**Assignment**: Please return every line of the records below that contains the word "depth".

(Stored items)
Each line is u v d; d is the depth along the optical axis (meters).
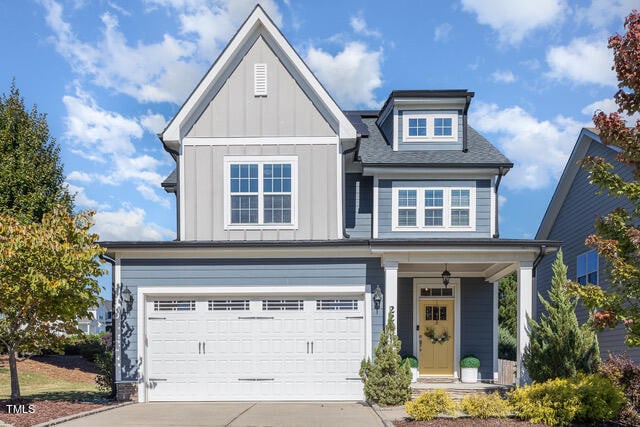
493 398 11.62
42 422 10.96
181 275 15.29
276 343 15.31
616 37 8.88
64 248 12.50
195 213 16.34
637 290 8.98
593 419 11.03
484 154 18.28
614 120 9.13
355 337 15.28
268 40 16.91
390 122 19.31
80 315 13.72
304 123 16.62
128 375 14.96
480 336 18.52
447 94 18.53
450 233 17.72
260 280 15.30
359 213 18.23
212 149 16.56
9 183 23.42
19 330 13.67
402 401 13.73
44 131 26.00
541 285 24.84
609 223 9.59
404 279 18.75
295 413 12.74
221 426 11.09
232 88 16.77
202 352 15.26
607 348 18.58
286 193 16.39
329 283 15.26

==

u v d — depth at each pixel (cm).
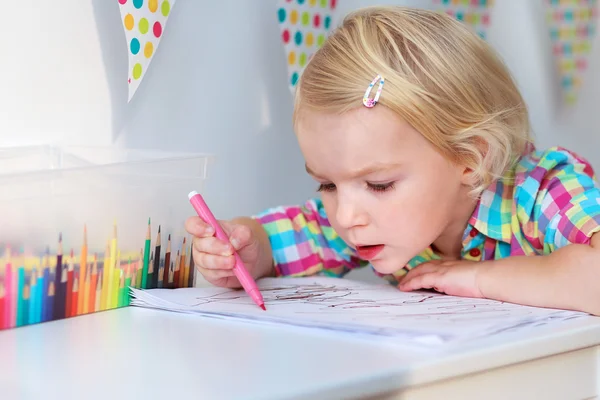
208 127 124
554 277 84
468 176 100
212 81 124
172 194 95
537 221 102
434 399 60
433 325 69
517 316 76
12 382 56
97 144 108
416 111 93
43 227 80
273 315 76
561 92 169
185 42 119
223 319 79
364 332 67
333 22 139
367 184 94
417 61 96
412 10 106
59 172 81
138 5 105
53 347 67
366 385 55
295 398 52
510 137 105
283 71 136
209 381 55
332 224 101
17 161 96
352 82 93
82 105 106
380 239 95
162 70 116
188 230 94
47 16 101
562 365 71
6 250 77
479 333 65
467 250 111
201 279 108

**Solution**:
Each line is u v d; d is the depth along the optical axis (meters).
u v d — depth at each pixel (cm).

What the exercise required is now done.